The Trafalgar Studios' resident director, Jamie Lloyd, has assembled a mightily impressive cast for this rare revival, and they're clearly having a ball. Simon Russell Beale's Roote is a hilariously blustering governor, with a touch of Captain Mainwaring in his frequently startled expression, eyes bulging like ping-pong balls. He is dogged by John Heffernan's camp, sardonic Lush and by John Simm's backstabbing Gibbs, smug and natty in a 1950s suit and horn rims. Indira Varma as the torpedo-breasted minx, Miss Cutts, deftly sends up the B-movie stereotype.
The snag is that in 1958 the fledgling playwright wasn't yet the master of powerfully spare dialogue. This production has its motor-mouthed longueurs as well as amusingly absurd verbal flourishes.
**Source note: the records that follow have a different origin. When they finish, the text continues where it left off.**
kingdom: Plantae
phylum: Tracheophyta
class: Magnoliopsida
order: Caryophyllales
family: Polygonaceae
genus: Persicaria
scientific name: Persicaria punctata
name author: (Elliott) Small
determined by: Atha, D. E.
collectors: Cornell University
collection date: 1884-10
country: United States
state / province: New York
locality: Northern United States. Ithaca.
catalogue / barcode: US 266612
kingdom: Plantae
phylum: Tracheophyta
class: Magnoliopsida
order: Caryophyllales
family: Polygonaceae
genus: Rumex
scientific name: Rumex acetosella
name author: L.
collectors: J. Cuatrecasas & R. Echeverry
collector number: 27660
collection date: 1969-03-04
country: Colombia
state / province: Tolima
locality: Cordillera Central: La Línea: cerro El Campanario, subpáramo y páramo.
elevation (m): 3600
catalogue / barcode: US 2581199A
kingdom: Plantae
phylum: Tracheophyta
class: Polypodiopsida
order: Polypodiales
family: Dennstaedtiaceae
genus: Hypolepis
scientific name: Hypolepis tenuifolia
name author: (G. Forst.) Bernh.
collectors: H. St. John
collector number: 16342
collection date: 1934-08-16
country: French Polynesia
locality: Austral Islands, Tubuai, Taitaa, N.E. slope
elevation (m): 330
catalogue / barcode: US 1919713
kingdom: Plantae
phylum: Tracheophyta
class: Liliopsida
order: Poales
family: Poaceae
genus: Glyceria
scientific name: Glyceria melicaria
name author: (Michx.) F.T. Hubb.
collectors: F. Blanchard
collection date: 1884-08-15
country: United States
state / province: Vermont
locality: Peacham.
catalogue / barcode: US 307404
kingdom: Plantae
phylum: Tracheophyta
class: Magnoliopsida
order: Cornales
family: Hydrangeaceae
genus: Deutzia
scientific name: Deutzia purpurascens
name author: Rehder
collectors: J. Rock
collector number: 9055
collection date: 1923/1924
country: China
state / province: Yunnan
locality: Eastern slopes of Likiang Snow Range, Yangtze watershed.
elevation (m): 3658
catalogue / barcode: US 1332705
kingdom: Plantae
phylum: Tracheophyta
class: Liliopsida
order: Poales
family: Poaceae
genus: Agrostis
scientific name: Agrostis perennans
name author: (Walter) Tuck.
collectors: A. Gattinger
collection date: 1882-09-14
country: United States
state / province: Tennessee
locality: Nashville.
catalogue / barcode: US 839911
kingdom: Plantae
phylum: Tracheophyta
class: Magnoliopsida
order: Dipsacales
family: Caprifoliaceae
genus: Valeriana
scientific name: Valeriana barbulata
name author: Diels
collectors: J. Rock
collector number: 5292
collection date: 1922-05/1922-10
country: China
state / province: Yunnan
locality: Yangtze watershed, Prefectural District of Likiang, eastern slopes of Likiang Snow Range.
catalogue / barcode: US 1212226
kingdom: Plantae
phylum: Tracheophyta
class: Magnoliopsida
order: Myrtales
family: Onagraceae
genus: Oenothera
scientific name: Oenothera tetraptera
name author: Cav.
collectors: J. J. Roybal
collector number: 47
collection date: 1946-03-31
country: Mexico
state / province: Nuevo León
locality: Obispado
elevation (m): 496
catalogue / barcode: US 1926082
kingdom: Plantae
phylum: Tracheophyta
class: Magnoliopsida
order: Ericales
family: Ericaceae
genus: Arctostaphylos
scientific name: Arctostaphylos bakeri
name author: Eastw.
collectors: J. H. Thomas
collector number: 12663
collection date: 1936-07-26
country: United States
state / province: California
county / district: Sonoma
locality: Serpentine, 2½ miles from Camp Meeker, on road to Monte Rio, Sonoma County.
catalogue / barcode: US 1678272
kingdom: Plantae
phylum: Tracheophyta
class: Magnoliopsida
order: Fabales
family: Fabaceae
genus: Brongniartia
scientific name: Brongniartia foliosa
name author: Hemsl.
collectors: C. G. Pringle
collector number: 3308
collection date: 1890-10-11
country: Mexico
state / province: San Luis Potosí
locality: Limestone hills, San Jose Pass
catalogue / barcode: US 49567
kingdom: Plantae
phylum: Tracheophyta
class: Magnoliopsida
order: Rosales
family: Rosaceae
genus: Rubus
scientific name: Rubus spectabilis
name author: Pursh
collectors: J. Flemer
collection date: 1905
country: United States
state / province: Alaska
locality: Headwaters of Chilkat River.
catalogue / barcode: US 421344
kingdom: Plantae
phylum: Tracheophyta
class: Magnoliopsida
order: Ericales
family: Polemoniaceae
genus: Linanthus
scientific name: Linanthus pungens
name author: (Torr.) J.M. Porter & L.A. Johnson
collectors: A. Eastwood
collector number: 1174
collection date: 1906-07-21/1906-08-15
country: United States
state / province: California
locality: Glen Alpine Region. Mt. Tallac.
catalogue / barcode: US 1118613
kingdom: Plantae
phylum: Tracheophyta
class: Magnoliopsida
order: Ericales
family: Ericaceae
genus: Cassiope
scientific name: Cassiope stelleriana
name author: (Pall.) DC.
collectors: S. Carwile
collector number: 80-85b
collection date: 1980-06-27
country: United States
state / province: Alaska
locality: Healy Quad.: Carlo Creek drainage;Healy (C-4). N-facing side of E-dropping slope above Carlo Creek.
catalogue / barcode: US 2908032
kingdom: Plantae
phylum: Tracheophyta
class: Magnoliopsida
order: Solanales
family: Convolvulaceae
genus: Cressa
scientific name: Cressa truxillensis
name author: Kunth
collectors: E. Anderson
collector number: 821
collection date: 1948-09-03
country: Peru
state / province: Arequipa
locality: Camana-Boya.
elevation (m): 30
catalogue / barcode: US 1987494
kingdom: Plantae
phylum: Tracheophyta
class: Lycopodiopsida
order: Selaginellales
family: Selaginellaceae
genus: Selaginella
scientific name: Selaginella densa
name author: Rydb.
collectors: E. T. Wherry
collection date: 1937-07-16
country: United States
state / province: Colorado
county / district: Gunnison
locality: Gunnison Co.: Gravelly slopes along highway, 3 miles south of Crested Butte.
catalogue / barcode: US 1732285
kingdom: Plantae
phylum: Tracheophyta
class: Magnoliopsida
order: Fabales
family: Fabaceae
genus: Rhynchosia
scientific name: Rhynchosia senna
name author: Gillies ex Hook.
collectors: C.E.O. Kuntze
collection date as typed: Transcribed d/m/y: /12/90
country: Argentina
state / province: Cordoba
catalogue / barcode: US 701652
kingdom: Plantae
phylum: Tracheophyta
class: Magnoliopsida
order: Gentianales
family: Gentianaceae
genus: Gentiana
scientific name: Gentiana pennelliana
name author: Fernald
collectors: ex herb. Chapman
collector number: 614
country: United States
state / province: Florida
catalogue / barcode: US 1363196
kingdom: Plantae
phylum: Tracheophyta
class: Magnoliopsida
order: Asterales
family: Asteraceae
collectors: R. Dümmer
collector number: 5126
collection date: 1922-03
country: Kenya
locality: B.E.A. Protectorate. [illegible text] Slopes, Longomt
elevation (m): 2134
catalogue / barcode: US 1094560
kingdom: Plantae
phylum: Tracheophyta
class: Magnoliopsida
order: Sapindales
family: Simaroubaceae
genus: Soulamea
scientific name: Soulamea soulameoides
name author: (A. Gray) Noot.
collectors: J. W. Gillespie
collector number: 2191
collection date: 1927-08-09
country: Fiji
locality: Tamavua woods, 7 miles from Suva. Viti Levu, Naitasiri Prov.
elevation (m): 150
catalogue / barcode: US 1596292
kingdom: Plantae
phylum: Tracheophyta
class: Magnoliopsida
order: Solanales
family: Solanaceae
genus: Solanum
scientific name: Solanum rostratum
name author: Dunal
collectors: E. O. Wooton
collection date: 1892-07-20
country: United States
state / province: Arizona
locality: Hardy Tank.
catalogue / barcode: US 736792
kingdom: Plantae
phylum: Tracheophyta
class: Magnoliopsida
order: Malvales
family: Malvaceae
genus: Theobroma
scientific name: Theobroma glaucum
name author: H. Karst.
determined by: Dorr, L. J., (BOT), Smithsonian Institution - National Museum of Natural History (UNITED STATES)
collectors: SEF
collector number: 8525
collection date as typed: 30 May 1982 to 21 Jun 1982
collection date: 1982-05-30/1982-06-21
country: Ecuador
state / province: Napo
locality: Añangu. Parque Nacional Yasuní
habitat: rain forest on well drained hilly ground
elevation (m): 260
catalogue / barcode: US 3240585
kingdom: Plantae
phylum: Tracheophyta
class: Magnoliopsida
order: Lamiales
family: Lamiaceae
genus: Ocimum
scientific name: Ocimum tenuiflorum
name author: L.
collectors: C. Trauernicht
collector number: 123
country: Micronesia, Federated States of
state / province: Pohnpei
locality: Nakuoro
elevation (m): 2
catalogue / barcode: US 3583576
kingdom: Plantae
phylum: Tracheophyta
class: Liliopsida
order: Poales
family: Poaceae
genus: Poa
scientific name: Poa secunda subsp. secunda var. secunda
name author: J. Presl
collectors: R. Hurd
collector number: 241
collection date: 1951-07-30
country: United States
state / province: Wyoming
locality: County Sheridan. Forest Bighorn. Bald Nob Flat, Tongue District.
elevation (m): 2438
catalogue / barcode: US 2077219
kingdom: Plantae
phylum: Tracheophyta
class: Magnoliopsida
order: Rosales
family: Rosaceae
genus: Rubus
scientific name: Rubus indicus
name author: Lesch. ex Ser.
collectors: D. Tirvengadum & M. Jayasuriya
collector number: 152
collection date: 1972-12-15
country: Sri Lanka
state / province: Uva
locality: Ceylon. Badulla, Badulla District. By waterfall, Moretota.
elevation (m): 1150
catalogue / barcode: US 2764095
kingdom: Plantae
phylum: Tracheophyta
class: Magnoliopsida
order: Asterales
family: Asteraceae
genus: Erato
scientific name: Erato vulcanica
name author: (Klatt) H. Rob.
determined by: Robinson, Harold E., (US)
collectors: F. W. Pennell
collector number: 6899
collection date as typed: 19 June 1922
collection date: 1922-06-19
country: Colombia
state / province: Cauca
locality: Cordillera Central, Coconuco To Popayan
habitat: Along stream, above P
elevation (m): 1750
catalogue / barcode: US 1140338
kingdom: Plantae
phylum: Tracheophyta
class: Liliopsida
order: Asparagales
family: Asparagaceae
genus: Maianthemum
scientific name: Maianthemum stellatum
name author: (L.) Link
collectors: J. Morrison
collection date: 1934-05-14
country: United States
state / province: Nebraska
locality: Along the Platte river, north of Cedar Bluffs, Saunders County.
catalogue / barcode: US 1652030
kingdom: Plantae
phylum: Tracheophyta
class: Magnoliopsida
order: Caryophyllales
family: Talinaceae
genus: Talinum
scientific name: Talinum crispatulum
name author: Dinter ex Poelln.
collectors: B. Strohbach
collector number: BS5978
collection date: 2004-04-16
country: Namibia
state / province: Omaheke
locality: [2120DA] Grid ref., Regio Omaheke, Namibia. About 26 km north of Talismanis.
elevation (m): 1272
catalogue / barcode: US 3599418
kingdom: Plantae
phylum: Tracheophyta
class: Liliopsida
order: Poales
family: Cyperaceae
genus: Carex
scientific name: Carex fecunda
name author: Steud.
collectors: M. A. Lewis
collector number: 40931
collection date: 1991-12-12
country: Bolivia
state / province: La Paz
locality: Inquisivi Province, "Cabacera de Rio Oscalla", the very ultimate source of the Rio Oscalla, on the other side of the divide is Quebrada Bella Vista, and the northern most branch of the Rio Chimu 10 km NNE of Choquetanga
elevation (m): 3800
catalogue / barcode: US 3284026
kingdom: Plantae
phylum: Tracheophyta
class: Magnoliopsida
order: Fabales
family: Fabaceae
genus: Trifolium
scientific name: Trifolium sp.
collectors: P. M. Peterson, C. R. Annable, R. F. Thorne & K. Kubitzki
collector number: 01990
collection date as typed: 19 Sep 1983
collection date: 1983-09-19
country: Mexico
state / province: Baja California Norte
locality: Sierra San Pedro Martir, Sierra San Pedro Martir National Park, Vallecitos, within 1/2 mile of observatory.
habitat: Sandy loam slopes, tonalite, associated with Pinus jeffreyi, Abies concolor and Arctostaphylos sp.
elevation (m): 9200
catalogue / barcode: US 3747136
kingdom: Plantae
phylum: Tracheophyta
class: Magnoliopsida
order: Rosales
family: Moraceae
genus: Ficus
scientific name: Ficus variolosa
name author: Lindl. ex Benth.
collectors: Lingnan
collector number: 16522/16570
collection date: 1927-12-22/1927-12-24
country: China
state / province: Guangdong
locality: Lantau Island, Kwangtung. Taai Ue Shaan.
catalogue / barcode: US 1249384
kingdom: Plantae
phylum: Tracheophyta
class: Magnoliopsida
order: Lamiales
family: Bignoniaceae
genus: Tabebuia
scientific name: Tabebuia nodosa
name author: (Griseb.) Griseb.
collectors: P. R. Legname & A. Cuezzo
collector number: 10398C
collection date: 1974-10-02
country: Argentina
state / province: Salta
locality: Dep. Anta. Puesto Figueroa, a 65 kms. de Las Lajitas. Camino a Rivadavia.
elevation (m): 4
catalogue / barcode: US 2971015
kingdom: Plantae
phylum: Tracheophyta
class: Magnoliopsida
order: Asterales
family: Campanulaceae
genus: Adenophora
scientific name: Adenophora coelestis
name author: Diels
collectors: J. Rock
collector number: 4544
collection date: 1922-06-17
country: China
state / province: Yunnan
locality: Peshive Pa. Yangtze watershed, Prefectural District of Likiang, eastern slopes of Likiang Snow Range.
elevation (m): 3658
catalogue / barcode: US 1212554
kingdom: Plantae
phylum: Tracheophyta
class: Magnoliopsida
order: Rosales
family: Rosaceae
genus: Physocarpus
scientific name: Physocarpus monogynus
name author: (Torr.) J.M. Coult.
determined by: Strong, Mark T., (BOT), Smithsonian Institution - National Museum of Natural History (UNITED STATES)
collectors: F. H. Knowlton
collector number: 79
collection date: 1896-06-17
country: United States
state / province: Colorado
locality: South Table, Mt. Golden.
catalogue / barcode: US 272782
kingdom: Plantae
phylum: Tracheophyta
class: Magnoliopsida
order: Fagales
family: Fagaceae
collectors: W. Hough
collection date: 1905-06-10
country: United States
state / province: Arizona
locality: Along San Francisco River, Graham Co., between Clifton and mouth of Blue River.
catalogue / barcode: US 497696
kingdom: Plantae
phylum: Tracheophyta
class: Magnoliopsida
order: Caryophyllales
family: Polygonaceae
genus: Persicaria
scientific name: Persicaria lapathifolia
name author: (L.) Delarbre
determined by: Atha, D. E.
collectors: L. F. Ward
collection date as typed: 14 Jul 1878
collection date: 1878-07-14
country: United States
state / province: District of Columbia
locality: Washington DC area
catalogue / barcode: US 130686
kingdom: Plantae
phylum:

Moreover, compared with the National Theatre's revival of a few years back, it's low on truly chilling menace.
'Passion Play' (0844 871 7623) to 3 Aug; 'Larisa and the Merchants' (020-7503 1646) to 2 Jun; 'The Hothouse' (0844 871 7623) to 3 Aug
Critic's Choice
Conor McPherson's wonderful The Weir – set in an isolated Irish pub – is funny, tender and haunting if not hair-raisingly spooky, and is revived at London's Donmar Warehouse with Ardal O'Hanlon and Brian Cox (to 8 Jun). And director Andrew Hilton's highly commended Tobacco Factory production of Shakespeare's early comedy, Two Gentlemen of Verona, is touring to the Everyman, Cheltenham (Tue to Sat).